Hazret-i Ömer yine sordu:

-Sende sedef hastalığı vardı da, dua edip ondan kurtuldun mu?

“Evet” cevabını alınca, o hastalığın bir işareti olarak dinar büyüklüğünde bir lekenin kalmış olması lâzım, dedi.

Hazret-i Üveys, o işareti gösterdi. Bunun üzerine Hazret-i Ömer buyurdu ki:

-Hazret-i Resulullah’tan duydum ki, “Üveys bin Amr adlı kişi, Yemen ehliyle birlikte size gelecektir. O Murat Kabilesinin Karen Aşiretine mensuptur. O’nun bir alâmeti daha önce sedef hastalığına yakalanıp, yaptığı dua sayesinde ondan kurtulması ve bunun nişanesi olarak vücudunda kalan bir dinar büyüklüğündeki lekedir. Annesine çok müşfiktir. Allah’tan bir dilek dilerse Hazret-i ALLAH muhakkak duasını kabul eder. O’nu görürseniz, duasını isteyiniz” buyurdu.

Bunu söyledikten sonra, Hazret-i Ömer, Hazret-i Veyselkârani’nin duasını talep etti. O da, Hazret-i Ömer’e duada bulundu.

Peygamber Efendimizin, Veyselkarani hakkındaki birkaç hâdis-i şeriflerini  daha sunalım:

-Muhakkak ki bana, Yemen tarafından Rahmani bir koku gelmektedir.

-Üveys, benim HALİLİMDİR.

(Burada ‘HALİL’ kelimesi ‘DOST’ anlamındadır. Hazret-i İbrahim’in, YÜCE ALLAH’IN HALİLİ OLMLASI GİBİ!)

-Şimdiden, cennet ehlini görmek isteyen, Yemen’in karen köyüne gitsin. Erken saatte yola çıksın. İlk olarak geçecek sarıklı ve eski elbiseli deve çobanı Üveys’i görecektir. İşte O, cennet ehlidir.

-Veyselkarani, Tabiinlerin en hayırlısıdır.

-Benden sonra hırkamı Üveyse veriniz.

ÜVEYSİLİK NEDİR

Hazret-i MUHAMMED’İN (O’na, al ve ashbına salat ve selâm olsun) vefatlarından sonra, İslâm dininde birçok tarikatlar türemiştir. İnsanları, hakka ulaştırmayı amaçlayan bu tarikatların hepsinin de bir mürşidi vardır. Tarikatların en yaygın olanları Nakşibendi, Kadiri, Servendi, Çeşti, Halveti’dir. Bunların dışında daha birçok tarikatlar da bulunmaktadır. Tarikatların ortak özellikleri, hepsinin de bağlı oldukları bir tarikat şeyhlerinin bulunmasıdır. Bu tarikatların silsileyi yürüten kolları vardır.
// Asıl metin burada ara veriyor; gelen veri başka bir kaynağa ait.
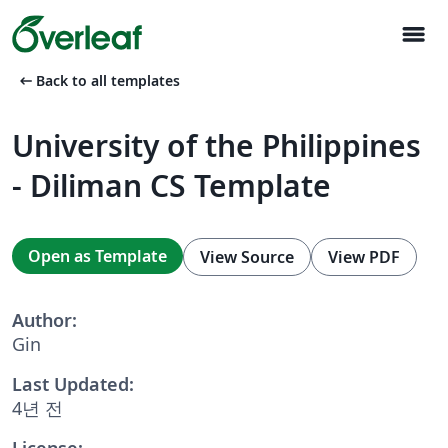
menu
arrow_left_alt
Back to all templates
University of the Philippines
- Diliman CS Template
Open as Template
View Source
View PDF
Author:
Gin
Last Updated:
4년 전
License: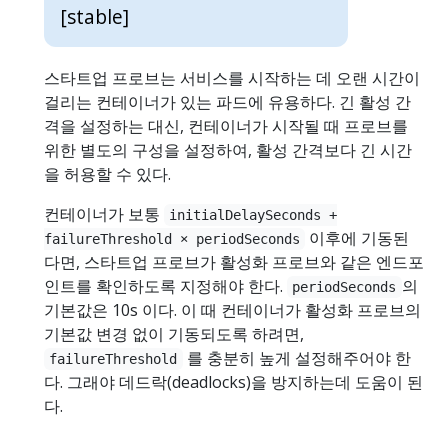
[stable]
스타트업 프로브는 서비스를 시작하는 데 오랜 시간이
걸리는 컨테이너가 있는 파드에 유용하다. 긴 활성 간
격을 설정하는 대신, 컨테이너가 시작될 때 프로브를
위한 별도의 구성을 설정하여, 활성 간격보다 긴 시간
을 허용할 수 있다.
컨테이너가 보통
initialDelaySeconds +
이후에 기동된
failureThreshold × periodSeconds
다면, 스타트업 프로브가 활성화 프로브와 같은 엔드포
인트를 확인하도록 지정해야 한다.
의
periodSeconds
기본값은 10s 이다. 이 때 컨테이너가 활성화 프로브의
기본값 변경 없이 기동되도록 하려면,
를 충분히 높게 설정해주어야 한
failureThreshold
다. 그래야 데드락(deadlocks)을 방지하는데 도움이 된
다.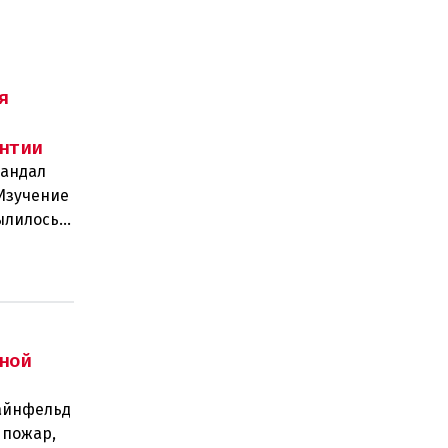
я
нтии
кандал
 Изучение
ылилось в
ной
тайнфельд
 пожар,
ÜVEYSİLİK ise hiçbir tarikata, şeyhe intisap etmeden ALLAH’I aramak, bulmak ve ulaşmak metodudur. Veyselkarani de hiç kimseye intisap etmeden, hatta, Resulullah’ı dahi görmeden akıl ve tefekkürle ALLAH’ın varlığını kabul etmiş, Yaratıcıya ibadet ederek, makam sahibi olmuştur. O’nun, Hazret-i Resulullah’tan haberdar olması İlahi bir ilhamın eseridir.
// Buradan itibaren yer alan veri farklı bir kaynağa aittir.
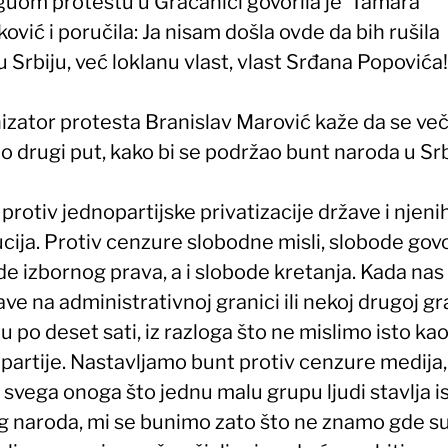
guom protestu u Gračanici govorila je Tamara
ović i poručila: Ja nisam došla ovde da bih rušila
 Srbiju, već loklanu vlast, vlast Srđana Popovića!
izator protesta Branislav Marović kaže da se ve
o drugi put, kako bi se podržao bunt naroda u Srbi
protiv jednopartijske privatizacije države i njeni
ucija. Protiv cenzure slobodne misli, slobode gov
e izbornog prava, a i slobode kretanja. Kada nas
ve na administrativnoj granici ili nekoj drugoj gra
ju po deset sati, iz razloga što ne mislimo isto kao
 partije. Nastavljamo bunt protiv cenzure medija
 svega onoga što jednu malu grupu ljudi stavlja 
g naroda, mi se bunimo zato što ne znamo gde s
İşte, hiçbir tarikata intisap etmeden İslâmi çerçevede kalmak şartıyla, ALLAH’A ulaşmak isteyen ibadet, takva ve tasavvuf ehline bu sebeple “ÜVEYSİ” denilir. Üveysiler, hazret-i Veyselkârani’ye de tabi değillerdir. Doğrudan doğruya Allah’tan ve Resulullah’tan feyz almak için çalışır ve ibadet ederler. Hazret-i Veyselkârani’nin metodu olması sebebiyle bu gibilere “ÜVEYSİ” denile gelmiştir.